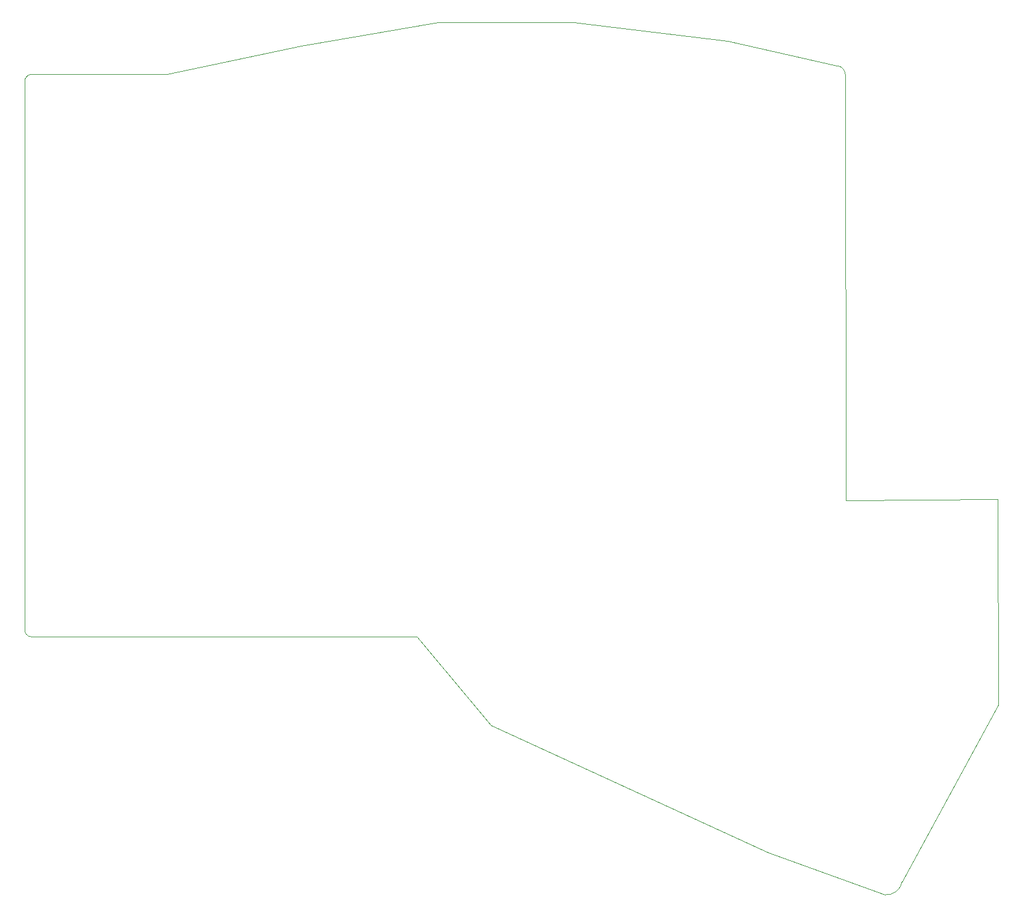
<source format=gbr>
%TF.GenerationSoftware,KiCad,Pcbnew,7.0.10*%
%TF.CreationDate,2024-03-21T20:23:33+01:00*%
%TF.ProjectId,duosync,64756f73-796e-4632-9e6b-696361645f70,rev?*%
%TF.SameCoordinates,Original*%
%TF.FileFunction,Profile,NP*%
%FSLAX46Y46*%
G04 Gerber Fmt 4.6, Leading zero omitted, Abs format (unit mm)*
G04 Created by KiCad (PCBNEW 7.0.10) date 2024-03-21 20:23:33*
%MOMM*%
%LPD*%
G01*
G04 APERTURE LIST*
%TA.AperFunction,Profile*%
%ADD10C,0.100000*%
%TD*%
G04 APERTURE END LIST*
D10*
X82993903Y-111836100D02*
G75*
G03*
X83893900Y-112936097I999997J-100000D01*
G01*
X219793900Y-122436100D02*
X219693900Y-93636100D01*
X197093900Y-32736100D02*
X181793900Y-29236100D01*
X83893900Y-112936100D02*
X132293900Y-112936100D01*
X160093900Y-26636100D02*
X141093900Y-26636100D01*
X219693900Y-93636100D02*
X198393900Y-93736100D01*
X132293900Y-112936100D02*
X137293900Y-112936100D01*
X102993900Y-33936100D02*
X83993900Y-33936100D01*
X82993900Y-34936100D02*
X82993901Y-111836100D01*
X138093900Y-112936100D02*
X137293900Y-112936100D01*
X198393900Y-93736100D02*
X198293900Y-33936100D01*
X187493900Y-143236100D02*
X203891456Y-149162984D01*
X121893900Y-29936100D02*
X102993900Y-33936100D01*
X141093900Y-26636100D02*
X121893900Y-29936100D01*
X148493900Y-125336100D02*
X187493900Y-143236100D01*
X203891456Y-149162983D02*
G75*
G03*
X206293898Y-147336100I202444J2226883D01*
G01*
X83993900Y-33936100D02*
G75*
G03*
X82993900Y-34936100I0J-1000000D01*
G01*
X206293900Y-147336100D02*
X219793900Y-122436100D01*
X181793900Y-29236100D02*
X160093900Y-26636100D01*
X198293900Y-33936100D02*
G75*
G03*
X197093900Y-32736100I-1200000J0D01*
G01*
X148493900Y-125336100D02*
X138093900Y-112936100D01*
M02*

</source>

...

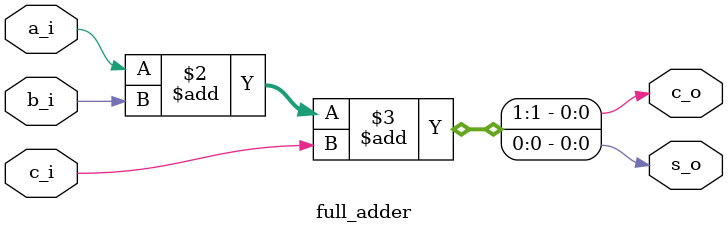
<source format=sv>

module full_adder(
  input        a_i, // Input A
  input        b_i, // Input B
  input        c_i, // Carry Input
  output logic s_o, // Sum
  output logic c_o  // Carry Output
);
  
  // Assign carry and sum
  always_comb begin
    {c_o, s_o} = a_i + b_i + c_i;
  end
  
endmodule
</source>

What you have to do
Out of the entries above, write out only the lines between the line holding "<source format=gbr>" and the line holding "X102993900Y-33936100D01*", inclusive, each exactly as given.

Exercise solution
<source format=gbr>
%TF.GenerationSoftware,KiCad,Pcbnew,7.0.10*%
%TF.CreationDate,2024-03-21T20:23:33+01:00*%
%TF.ProjectId,duosync,64756f73-796e-4632-9e6b-696361645f70,rev?*%
%TF.SameCoordinates,Original*%
%TF.FileFunction,Profile,NP*%
%FSLAX46Y46*%
G04 Gerber Fmt 4.6, Leading zero omitted, Abs format (unit mm)*
G04 Created by KiCad (PCBNEW 7.0.10) date 2024-03-21 20:23:33*
%MOMM*%
%LPD*%
G01*
G04 APERTURE LIST*
%TA.AperFunction,Profile*%
%ADD10C,0.100000*%
%TD*%
G04 APERTURE END LIST*
D10*
X82993903Y-111836100D02*
G75*
G03*
X83893900Y-112936097I999997J-100000D01*
G01*
X219793900Y-122436100D02*
X219693900Y-93636100D01*
X197093900Y-32736100D02*
X181793900Y-29236100D01*
X83893900Y-112936100D02*
X132293900Y-112936100D01*
X160093900Y-26636100D02*
X141093900Y-26636100D01*
X219693900Y-93636100D02*
X198393900Y-93736100D01*
X132293900Y-112936100D02*
X137293900Y-112936100D01*
X102993900Y-33936100D02*
X83993900Y-33936100D01*
X82993900Y-34936100D02*
X82993901Y-111836100D01*
X138093900Y-112936100D02*
X137293900Y-112936100D01*
X198393900Y-93736100D02*
X198293900Y-33936100D01*
X187493900Y-143236100D02*
X203891456Y-149162984D01*
X121893900Y-29936100D02*
X102993900Y-33936100D01*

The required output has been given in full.